8 Reasons Why Many Churches Don’t Have an Outward Focus

It’s no secret that many—if not most—churches are not outwardly focused. In my judgment, here are 8 reasons that’s the case:

  1. They view the church gathering as a safe place from the world. For a few minutes during fellowship and worship, we can tune out the often-rotten world we live in. Safety and comfort cause us to be inwardly-focused. 
  2. The very work of growing a church can turn a congregation inward. Think about it—determining when services will be, setting church policies, building worship centers, hiring staff, enlisting small group leaders – all of these activities turn our attention inward even when we don’t want to do so. Churches default into an inward focus unless they work hard to prevent that. 
  3. Nobody models an outward focus for them. Even the pastor often talks about an outward focus more than he models it. Sometimes, busy pastors call their church to look outwardly while they’re spending all their time ministering to the church folks already there. 
  4. Some have a history of conflict, and they’re doing their best to maintain harmony to avoid further issues. Their leaders so focus on putting out fires that they have no time or energy left to reach non-believers. A day without a battle is a good day.  
  5. Their community has changed around them, and they don’t like it. Rather than reach out to their community, they cautiously drive through it to get to the church parking lot. They usually don’t know their church neighbors, nor do they want to know them. 
  6. If the church is growing, they’re probably growing by transfer growth. They’re reaching people like them, and that growth has lulled them to sleep regarding evangelizing others. If the church is growing already, why spend more time reaching out?  
  7. The congregation is older, and they simply have little energy to be outwardly focused.  They may not want to be inwardly-focused, but they just don’t think about ways they could fix that problem. They’re tired. 
  8. They know nothing about the nations living around them or the billions of non-believers living around the world.Again, that’s because no one has taught them, challenged them, or burdened them with this responsibility. It’s hard to be burdened about outsiders if you don’t any very well. 

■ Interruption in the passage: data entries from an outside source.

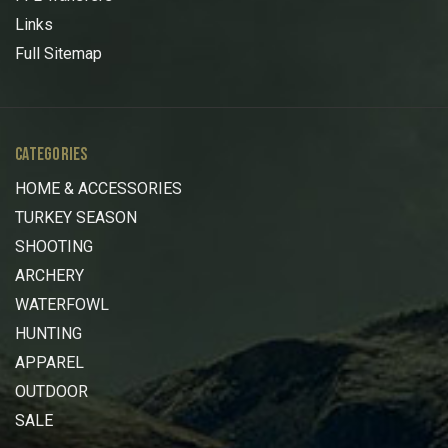
Links
Full Sitemap
CATEGORIES
HOME & ACCESSORIES
TURKEY SEASON
SHOOTING
ARCHERY
WATERFOWL
HUNTING
APPAREL
OUTDOOR
SALE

What are your thoughts? What would you add? Which describes your church?

5 Comments

  • Robin G. Jordan says:

    The challenge that many Continuing Anglican churches face is that they were not organized a community churches, ministering to a particular community, but as safe havens for Episcopalians disaffected from the Episcopal Church for various reasons and resident in a particular region. They may have no members living in the community in which their building is located and no other connections to that community. It is simply the location of their building. They require what the Anglican Church in North America’s Diocese of the Carolinas describes as “remissioning.” if they are going to not just survive but thrive. Their original base was small in the first place. The Episcopal Church was not a large denomination like the Southern Baptist Convention. Nor was it outward-focused as a denomination. Consequently the breakaway churches have negligible evangelism in their DNA. As the original base of these churches has shrunk, their membership has shrunk with it.

  • Doug Miller says:

    Titus 3 totally applies here. Too many living with the things Paul tells us are to be avoided and ignoring the things he calls excellent. If the church, everyone of us, would concentrate on and live out submission, obedience, readiness to do good, peacability, humbleness, and being transformed by the Holy Spirit, maybe then the church would be outward focused as we should be.

  • christoph says:

    point 6 is a very important point. Sometime new people fill our pews and we’re happy they’re not empty. It puts us in a wrong satisfaction.